_SOURCE PASSAGE_.

##############################

For ourselves, we were relived because knowing they were a couple was knowing that they were porking, and in our head we had become certain that the sound of one of them disengaging from the other after two and a half minutes of squishy noise probably made a sound akin to that of ripping off a hair covered piece of lint roller tape. Sorry, we know you folk thinks she's cute because she looks like Zooey Deschanel from an alternative universe where she's really easy, but her charms are lost on us, and as funny as we find Brand we have no desire to be within sniffing distance of him. Now we don't hear that sound in our heads anymore.

That being said, we get it. There's a deep part of even the most happily married man that views every attractive female as a potential mate. When they get snagged up by a douchebag, we inwardly growl, "Hey! That's mine!" When they are single again our caveman brain starts picking the lice out of our back hair in order to lure them in. That's just hardwired instincts left over from the days when we courted mates using clubs instead of picking them from a random selection while traveling on a bus.

Still, guys, take it from us. You do not need to be stalking Katy Perry because Vanessa Paradis is about to be back on the market, and if we're comparing hotness then Katy Perry is an energy-efficient light bulb and Paradis is two suns fucking.

You may be unfamiliar with the French pop star and actress. Four the past 14 years she's mostly been known as Johnny Depp's girl, and the mother of his two children. Rumors appeared that the two were on the outs earlier this year. Most notably, Depp attended the Golden Globes with out, and People reported that the two were now living separate lives. So far, neither has commented officially.

Big deal, you're saying, what the hell do we want with some French chick that's Johnny Depp's castoff? Let us tell you.

##############################

_RECORD EXCERPTS_.
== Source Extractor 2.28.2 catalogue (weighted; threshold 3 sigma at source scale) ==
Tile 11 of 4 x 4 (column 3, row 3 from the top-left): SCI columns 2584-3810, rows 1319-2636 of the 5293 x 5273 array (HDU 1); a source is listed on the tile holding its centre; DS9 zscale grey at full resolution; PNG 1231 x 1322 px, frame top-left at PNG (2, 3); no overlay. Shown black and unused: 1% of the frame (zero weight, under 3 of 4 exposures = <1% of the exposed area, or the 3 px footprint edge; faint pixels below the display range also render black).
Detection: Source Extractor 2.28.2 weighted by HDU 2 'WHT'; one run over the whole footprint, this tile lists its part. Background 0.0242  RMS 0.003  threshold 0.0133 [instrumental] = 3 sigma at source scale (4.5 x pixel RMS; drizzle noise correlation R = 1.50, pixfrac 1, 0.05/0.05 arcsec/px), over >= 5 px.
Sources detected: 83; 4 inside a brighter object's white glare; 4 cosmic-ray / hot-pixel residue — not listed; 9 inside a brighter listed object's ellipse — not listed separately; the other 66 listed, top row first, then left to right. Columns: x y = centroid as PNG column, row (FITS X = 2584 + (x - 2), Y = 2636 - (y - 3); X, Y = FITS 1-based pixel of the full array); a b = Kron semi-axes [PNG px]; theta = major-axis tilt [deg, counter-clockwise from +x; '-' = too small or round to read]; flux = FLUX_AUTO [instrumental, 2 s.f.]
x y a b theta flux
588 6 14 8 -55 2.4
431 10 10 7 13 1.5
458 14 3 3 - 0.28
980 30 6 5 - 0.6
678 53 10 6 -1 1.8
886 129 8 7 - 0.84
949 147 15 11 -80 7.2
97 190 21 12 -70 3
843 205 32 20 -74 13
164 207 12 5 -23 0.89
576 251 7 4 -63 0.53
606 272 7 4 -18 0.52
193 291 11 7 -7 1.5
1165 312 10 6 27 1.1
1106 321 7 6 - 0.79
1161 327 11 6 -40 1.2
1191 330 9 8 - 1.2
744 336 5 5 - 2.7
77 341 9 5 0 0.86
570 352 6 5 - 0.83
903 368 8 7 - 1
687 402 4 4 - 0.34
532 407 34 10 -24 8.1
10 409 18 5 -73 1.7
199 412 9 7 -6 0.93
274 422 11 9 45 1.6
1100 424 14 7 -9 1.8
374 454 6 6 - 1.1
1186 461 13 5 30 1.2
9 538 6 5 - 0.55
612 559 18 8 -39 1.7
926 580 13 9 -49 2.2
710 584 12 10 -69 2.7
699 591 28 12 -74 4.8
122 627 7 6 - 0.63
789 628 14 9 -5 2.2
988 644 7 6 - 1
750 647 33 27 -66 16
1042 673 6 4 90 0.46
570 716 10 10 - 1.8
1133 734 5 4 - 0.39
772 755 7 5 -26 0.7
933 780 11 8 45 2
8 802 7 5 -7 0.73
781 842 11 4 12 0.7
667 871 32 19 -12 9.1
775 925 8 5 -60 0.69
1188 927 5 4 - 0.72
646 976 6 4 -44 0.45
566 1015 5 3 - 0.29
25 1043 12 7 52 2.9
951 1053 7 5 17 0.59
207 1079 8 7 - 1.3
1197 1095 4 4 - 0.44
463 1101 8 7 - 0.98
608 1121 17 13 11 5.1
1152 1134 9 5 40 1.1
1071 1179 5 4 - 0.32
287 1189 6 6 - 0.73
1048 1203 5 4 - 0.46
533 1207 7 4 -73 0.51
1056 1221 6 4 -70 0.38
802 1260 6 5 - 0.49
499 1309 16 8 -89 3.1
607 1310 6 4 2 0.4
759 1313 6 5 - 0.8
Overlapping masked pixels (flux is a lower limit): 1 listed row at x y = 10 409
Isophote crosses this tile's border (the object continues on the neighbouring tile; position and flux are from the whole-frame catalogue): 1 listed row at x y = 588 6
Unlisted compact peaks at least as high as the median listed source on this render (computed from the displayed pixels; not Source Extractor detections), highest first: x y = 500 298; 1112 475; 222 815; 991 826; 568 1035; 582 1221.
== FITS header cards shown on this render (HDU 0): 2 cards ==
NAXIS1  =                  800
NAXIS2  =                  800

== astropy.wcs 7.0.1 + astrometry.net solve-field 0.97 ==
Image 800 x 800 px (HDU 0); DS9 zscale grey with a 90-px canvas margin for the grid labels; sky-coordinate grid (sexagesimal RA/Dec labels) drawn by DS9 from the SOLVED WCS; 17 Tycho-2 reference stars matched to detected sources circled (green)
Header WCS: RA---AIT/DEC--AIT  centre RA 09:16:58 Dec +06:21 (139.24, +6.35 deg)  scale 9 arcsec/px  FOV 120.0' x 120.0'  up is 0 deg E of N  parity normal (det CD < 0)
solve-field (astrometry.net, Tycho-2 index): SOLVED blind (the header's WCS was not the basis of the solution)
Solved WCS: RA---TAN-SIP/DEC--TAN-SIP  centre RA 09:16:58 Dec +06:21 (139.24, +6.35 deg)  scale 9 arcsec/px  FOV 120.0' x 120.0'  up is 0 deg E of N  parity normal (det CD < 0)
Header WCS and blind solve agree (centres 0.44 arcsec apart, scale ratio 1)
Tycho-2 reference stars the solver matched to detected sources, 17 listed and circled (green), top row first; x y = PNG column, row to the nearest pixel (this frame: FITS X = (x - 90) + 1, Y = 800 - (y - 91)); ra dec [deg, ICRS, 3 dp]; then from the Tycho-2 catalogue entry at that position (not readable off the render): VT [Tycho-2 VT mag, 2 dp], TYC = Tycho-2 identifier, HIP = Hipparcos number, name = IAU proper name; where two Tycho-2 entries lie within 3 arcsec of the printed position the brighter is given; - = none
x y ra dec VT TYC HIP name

##############################

_WHAT TO PRODUCE_.
Decide whether each statement below agrees with the passage about Vanessa Paradis above, answering yes or no and quoting the words from the passage that settle it. (a) People reported that Depp and Paradis were living separate lives. (b) Depp and Paradis have officially commented on the rumors about them. (c) The passage describes Paradis as a French pop star and actress.

_COMPLETE RESPONSE_.
(a) Yes: "People reported that the two were now living separate lives."
(b) No: "So far, neither has commented officially."
(c) Yes: "You may be unfamiliar with the French pop star and actress."